To address the potential income and distributional impact of reforms, the most vulnerable households need to be protected by well-targeted social safety transfers.
Preparing for an Uncertain Water Future
Iran is a water-stressed country where consumption outstrips natural regeneration. Climate change will widen the water supply and demand gap, worsening water challenges for Iran and its neighbors.
Irrigated agriculture consumes the greatest share of water (92%), but that water is not used well in Iran: Agricultural water productivity is one of the lowest in the region. Climate change will negatively affect the gross domestic product (GDP), demand for labor, and food prices. According to the World Bank Water in the Balance report, in a scenario where water availability reduces by 20% and where higher temperatures negatively impact crop yields, GDP would decrease by 7% relative to the baseline (real GDP in 2016) or by about US$30 billion. Demand for labor would fall by up to 4.8% and 10% relative to the 2016 baseline for agricultural and non-agricultural activities, respectively.

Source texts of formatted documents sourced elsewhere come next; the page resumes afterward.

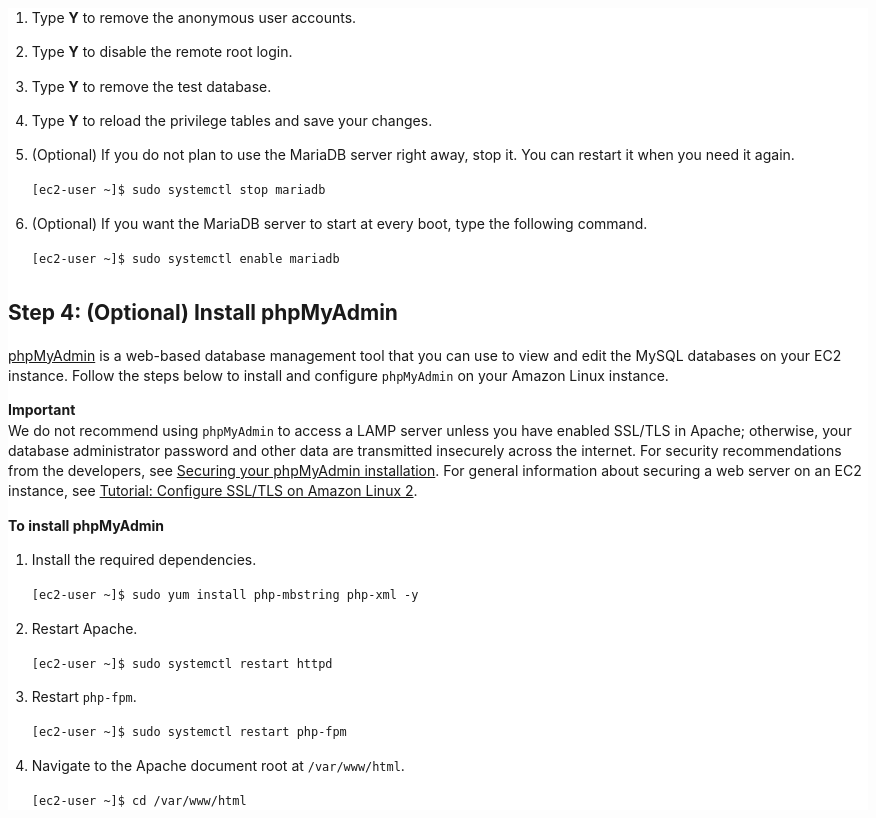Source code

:   1. Type **Y** to remove the anonymous user accounts\.

   1. Type **Y** to disable the remote root login\.

   1. Type **Y** to remove the test database\.

   1. Type **Y** to reload the privilege tables and save your changes\.

1. \(Optional\) If you do not plan to use the MariaDB server right away, stop it\. You can restart it when you need it again\.

   ```
   [ec2-user ~]$ sudo systemctl stop mariadb
   ```

1. \(Optional\) If you want the MariaDB server to start at every boot, type the following command\.

   ```
   [ec2-user ~]$ sudo systemctl enable mariadb
   ```

## Step 4: \(Optional\) Install phpMyAdmin<a name="install-phpmyadmin-lamp-server-2022"></a>

[phpMyAdmin](https://www.phpmyadmin.net/) is a web\-based database management tool that you can use to view and edit the MySQL databases on your EC2 instance\. Follow the steps below to install and configure `phpMyAdmin` on your Amazon Linux instance\.

**Important**  
We do not recommend using `phpMyAdmin` to access a LAMP server unless you have enabled SSL/TLS in Apache; otherwise, your database administrator password and other data are transmitted insecurely across the internet\. For security recommendations from the developers, see [Securing your phpMyAdmin installation](https://docs.phpmyadmin.net/en/latest/setup.html#securing-your-phpmyadmin-installation)\. For general information about securing a web server on an EC2 instance, see [Tutorial: Configure SSL/TLS on Amazon Linux 2](SSL-on-amazon-linux-2.md)\.

**To install phpMyAdmin**

1. Install the required dependencies\.

   ```
   [ec2-user ~]$ sudo yum install php-mbstring php-xml -y
   ```

1. Restart Apache\.

   ```
   [ec2-user ~]$ sudo systemctl restart httpd
   ```

1. Restart `php-fpm`\.

   ```
   [ec2-user ~]$ sudo systemctl restart php-fpm
   ```

1. Navigate to the Apache document root at `/var/www/html`\.

   ```
   [ec2-user ~]$ cd /var/www/html
   ```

Consumer food prices would increase by up to 8.2%. This analysis relies on short to medium time likely changes in crop yields and water availability prior to 2050. Since reduced water availability is one of the biggest economic impacts of climate change, Iran can benefit from lessons from countries that have coped with this issue. These pathways include (i) effective water resources management, (ii) improved water use efficiency with water demand management policies, (iii) adept institutions and tailored policies, and (iv) collaboration with riparian countries.